[ACTIVITY]: Starting with the line that mentions "CENTRAL DE CONTEÚDO", repeat each line verbatim until the entries end, both ends included.

[LISTED ENTRIES]:
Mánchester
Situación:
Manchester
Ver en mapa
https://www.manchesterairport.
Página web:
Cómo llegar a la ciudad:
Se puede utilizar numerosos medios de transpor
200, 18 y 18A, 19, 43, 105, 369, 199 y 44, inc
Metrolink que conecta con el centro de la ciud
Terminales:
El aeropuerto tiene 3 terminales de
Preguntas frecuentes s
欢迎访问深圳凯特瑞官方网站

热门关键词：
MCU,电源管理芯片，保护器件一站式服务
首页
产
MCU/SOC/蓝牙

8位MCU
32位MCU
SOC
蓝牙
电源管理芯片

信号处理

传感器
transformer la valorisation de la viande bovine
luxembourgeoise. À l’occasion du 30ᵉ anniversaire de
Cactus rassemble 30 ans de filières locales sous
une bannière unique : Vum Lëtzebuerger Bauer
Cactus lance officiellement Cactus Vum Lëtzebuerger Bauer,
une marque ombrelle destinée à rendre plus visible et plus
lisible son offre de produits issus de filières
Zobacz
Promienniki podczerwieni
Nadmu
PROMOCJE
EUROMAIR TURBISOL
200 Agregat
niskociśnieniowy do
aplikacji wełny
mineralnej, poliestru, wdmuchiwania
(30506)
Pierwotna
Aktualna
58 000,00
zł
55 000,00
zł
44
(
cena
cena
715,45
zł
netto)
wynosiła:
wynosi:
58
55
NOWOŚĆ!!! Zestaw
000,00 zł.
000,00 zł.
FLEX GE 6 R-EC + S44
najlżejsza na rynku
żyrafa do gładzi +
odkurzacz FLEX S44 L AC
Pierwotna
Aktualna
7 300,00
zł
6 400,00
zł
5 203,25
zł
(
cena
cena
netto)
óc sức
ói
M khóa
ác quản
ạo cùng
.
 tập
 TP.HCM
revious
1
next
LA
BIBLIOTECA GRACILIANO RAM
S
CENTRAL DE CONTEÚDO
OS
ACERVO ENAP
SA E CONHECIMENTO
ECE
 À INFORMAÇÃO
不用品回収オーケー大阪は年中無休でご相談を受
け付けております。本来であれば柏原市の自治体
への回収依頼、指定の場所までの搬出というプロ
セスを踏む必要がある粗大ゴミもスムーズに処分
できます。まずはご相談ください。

[EXERCISE SOLUTION]:
CENTRAL DE CONTEÚDO
OS
ACERVO ENAP
SA E CONHECIMENTO
ECE
 À INFORMAÇÃO
不用品回収オーケー大阪は年中無休でご相談を受
け付けております。本来であれば柏原市の自治体
への回収依頼、指定の場所までの搬出というプロ
セスを踏む必要がある粗大ゴミもスムーズに処分
できます。まずはご相談ください。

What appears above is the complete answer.